- _Action item 1_
Return everything in the rocker geometry passage from "The degree you" down to "the rocker arm.", copied word for word.

- _Provided passage_
----------------
The late sixties and early seventies were really exciting times for factory muscle cars, and the stepping stones of technology that has brought us to where we are today. It all began back in this limited, golden era. And the fundamentals established then, cut in stone, have not changed to this day either. They’ve only gotten repackaged, renamed and resold, even though other boundaries in valve lift, cylinder heads and so forth have been elevated. The principles for cam technology and specifically rocker arm geometry that would soon come along in 1980, but spawned in 1973, have not changed to this day.

 

Definition

What is rocker geometry? Rocker geometry is “angles of motion.” It is not some linear reference point on the tip of the valve, that trying to adjust the wear pattern will guarantee it being correct. What is correct? Correct, is “efficiency.” It is having the least amount of wasted motion being used to do the greatest amount of work (that is designed to be done by the cam). This last point is important, because the rocker arm

can be used to add to the cam, besides what it usually does by error, which is take away from the cam. But I will get into each of these below. I just wanted a simple “mission statement” that defines what geometry is and is not, so that the following hopefully makes sense.

 

Importance

WHY is rocker geometry so important? When you change the pivot point of where the rocker arm is, in relation to the valve tip, it CHANGES THE CAM. It doesn’t matter whose rockers you use, it doesn’t matter what style rocker you have, it doesn’t even matter what application your engine is; whenever you change location of the rocker pivot point in relation to the tip of the valve, you are changing cams. You are changing all three parameters simultaneously: LIFT, DURATION and VELOCITY (rate of acceleration).

The degree you change these depends on how much you move the pivot point. And one or two of these three parameters may be affected more than the other. But if you don’t LOCK your geometry in to the SAME THING all the time, which has the least amount of wasted motion, then you are aiming at a moving target with every cam change. Whatever results you get from one cam to another is tainted by the diluted effects of wasted motion in the rocker arm.

Rocker arms are a “radial” device being ordered to do a “linear” thing. They rotate on an axis, moving in a circle. But what they have to impart is a straight line command. They get their order from the camshaft, in the form of IN-LINE information that they then have to ROTATE around an axis and then MULTIPLY it by some ratio, and finally TRANSFER this result back to another IN-LINE component of greater movement. This movement has THREE values: LIFT, DURATION (of lift), and VELOCITY (acceleration of lift). If the rocker arm does ANYTHING ELSE

besides this, then it is NOT efficient, and SOME of this information is being lost.

Let me make a point about something on this. Your camshaft is ground to ten-thousandths of an inch precision. It is computer designed to millionths of an inch, you (or your cam manufacturer) selected it for a division of duration values where you considered two or three degrees important; any more was too big, and any less was too small. Hopefully by now, you realize that moving this rocker pivot point will change this at the valve.
----------------
- _Material for this exercise_

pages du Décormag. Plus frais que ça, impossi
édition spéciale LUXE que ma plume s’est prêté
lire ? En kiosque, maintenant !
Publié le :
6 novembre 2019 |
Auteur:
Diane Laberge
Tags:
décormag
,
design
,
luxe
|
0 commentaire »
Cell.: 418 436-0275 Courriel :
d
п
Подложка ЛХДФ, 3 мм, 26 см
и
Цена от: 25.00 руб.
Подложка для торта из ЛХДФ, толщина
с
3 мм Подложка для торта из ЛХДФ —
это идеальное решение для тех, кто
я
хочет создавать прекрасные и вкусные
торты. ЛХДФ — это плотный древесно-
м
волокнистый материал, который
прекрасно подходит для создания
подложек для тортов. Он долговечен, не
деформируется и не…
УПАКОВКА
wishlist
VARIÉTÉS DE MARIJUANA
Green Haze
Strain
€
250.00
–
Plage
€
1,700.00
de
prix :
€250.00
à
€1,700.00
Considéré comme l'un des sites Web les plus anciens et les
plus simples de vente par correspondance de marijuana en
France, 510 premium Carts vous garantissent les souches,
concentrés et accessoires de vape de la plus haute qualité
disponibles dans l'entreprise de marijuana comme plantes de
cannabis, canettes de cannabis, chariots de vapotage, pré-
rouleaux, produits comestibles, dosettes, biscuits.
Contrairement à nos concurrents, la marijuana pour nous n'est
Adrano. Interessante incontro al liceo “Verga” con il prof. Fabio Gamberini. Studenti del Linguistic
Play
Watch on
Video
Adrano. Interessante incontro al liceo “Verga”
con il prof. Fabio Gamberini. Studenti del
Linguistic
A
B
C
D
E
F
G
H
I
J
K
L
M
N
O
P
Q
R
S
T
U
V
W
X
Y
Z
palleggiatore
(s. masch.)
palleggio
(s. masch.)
----------------
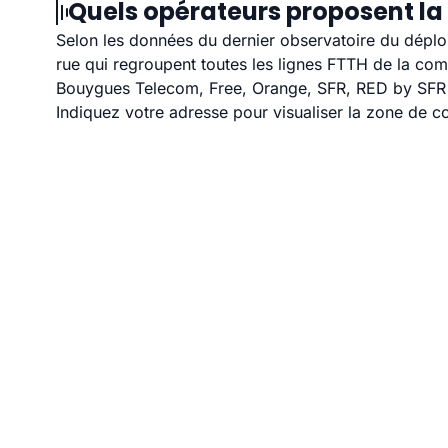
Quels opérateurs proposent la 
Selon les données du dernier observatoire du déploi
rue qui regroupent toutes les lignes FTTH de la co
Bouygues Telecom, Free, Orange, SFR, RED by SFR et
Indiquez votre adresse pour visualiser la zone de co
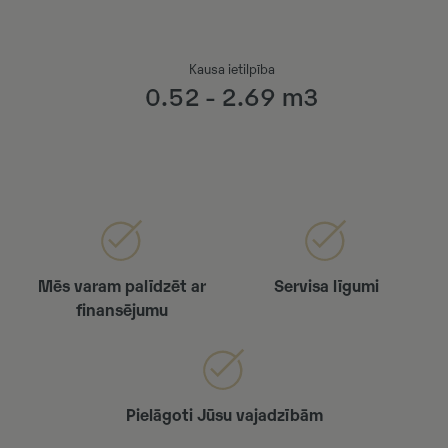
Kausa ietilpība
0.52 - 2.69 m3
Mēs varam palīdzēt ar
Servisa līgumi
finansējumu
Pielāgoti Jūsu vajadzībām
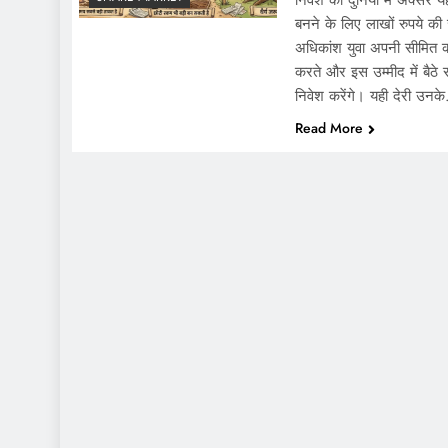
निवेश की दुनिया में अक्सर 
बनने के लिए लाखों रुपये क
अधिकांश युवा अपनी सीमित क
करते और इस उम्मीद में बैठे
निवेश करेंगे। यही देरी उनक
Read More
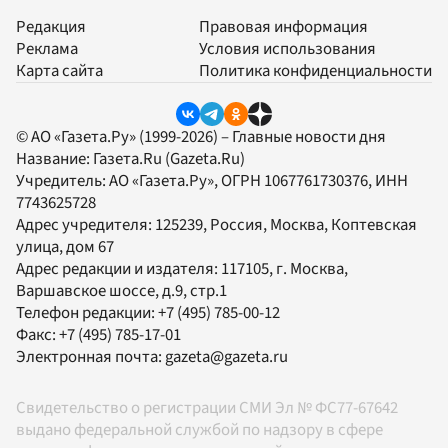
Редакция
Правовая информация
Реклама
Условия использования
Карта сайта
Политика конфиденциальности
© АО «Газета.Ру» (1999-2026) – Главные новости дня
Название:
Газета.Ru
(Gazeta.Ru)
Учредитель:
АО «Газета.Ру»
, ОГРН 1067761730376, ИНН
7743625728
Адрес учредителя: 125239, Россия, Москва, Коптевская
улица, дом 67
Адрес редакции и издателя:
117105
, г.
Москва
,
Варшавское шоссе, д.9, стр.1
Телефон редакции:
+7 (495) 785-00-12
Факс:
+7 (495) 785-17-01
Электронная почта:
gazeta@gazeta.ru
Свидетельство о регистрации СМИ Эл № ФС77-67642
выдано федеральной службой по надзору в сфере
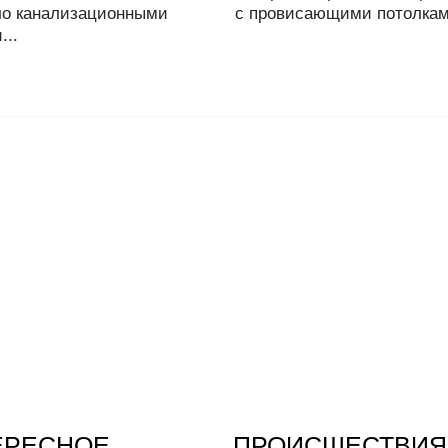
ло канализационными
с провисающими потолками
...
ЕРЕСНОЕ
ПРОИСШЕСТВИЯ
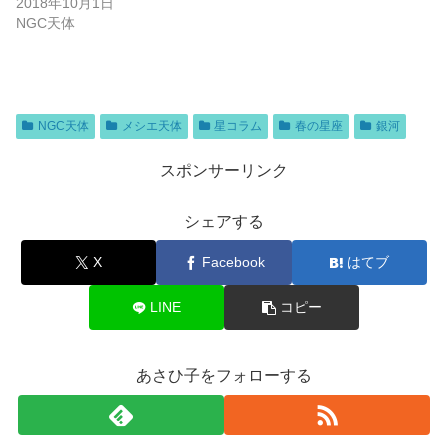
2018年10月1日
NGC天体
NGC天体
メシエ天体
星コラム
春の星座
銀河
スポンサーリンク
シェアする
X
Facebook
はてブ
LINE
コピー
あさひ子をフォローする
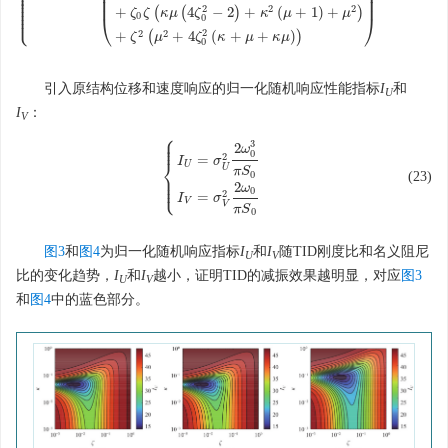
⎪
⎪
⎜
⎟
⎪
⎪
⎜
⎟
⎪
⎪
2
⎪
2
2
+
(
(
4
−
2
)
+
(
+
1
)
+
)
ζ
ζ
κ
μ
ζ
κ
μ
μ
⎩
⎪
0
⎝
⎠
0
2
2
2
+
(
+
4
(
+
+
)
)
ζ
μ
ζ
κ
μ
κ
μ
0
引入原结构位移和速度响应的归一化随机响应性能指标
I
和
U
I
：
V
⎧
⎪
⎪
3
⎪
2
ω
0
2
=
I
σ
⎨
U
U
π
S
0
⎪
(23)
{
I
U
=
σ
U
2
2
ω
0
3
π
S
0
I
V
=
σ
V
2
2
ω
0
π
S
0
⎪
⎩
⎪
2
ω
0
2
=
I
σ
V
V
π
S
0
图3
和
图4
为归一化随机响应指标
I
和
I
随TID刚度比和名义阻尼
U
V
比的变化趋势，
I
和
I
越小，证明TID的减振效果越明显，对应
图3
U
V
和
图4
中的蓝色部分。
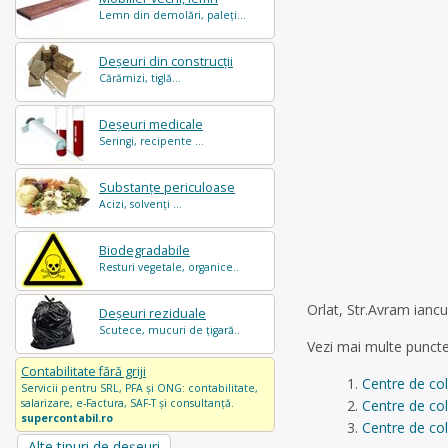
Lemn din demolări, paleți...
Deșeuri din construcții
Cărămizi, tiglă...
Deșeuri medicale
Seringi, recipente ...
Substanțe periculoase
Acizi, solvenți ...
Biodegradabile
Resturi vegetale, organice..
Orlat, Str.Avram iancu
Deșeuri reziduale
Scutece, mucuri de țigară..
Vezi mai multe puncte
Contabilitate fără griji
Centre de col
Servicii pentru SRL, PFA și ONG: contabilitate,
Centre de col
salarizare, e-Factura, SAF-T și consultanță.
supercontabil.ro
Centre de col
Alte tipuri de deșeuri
----------------
- _Action item 2_
In the rows, swap "Read More" for "Continue Reading" in everything from the line containing "निवेश की दुनिया में अक्सर" down to the line containing "Alte tipuri de deșeuri", leaving all else unchanged. Return only those lines, without the pictures.

- _Reply 1_
The degree you change these depends on how much you move the pivot point. And one or two of these three parameters may be affected more than the other. But if you don’t LOCK your geometry in to the SAME THING all the time, which has the least amount of wasted motion, then you are aiming at a moving target with every cam change. Whatever results you get from one cam to another is tainted by the diluted effects of wasted motion in the rocker arm.

- _Reply 2_
निवेश की दुनिया में अक्सर 
बनने के लिए लाखों रुपये क
अधिकांश युवा अपनी सीमित क
करते और इस उम्मीद में बैठे
निवेश करेंगे। यही देरी उनक
Continue Reading
Редакция
Правовая информация
Реклама
Условия использования
Карта сайта
Политика конфиденциальности
© АО «Газета.Ру» (1999-2026) – Главные новости дня
Название:
Газета.Ru
(Gazeta.Ru)
Учредитель:
АО «Газета.Ру»
, ОГРН 1067761730376, ИНН
7743625728
Адрес учредителя: 125239, Россия, Москва, Коптевская
улица, дом 67
Адрес редакции и издателя:
117105
, г.
Москва
,
Варшавское шоссе, д.9, стр.1
Телефон редакции:
+7 (495) 785-00-12
Факс:
+7 (495) 785-17-01
Электронная почта:
gazeta@gazeta.ru
Свидетельство о регистрации СМИ Эл № ФС77-67642
выдано федеральной службой по надзору в сфере
ло канализационными
с провисающими потолками
...
ЕРЕСНОЕ
ПРОИСШЕСТВИЯ
2018年10月1日
NGC天体
NGC天体
メシエ天体
星コラム
春の星座
銀河
スポンサーリンク
シェアする
X
Facebook
はてブ
LINE
コピー
あさひ子をフォローする
⎪
⎪
⎜
⎟
⎪
⎪
⎜
⎟
⎪
⎪
2
⎪
2
2
+
(
(
4
−
2
)
+
(
+
1
)
+
)
ζ
ζ
κ
μ
ζ
κ
μ
μ
⎩
⎪
0
⎝
⎠
0
2
2
2
+
(
+
4
(
+
+
)
)
ζ
μ
ζ
κ
μ
κ
μ
0
引入原结构位移和速度响应的归一化随机响应性能指标
I
和
U
I
：
V
⎧
⎪
⎪
3
⎪
2
ω
0
2
=
I
σ
⎨
U
U
π
S
0
⎪
(23)
{
I
U
=
σ
U
2
2
ω
0
3
π
S
0
I
V
=
σ
V
2
2
ω
0
π
S
0
⎪
⎩
⎪
2
ω
0
2
=
I
σ
V
V
π
S
0
图3
和
图4
为归一化随机响应指标
I
和
I
随TID刚度比和名义阻尼
U
V
比的变化趋势，
I
和
I
越小，证明TID的减振效果越明显，对应
图3
U
V
和
图4
中的蓝色部分。
Lemn din demolări, paleți...
Deșeuri din construcții
Cărămizi, tiglă...
Deșeuri medicale
Seringi, recipente ...
Substanțe periculoase
Acizi, solvenți ...
Biodegradabile
Resturi vegetale, organice..
Orlat, Str.Avram iancu
Deșeuri reziduale
Scutece, mucuri de țigară..
Vezi mai multe puncte
Contabilitate fără griji
Centre de col
Servicii pentru SRL, PFA și ONG: contabilitate,
Centre de col
salarizare, e-Factura, SAF-T și consultanță.
supercontabil.ro
Centre de col
Alte tipuri de deșeuri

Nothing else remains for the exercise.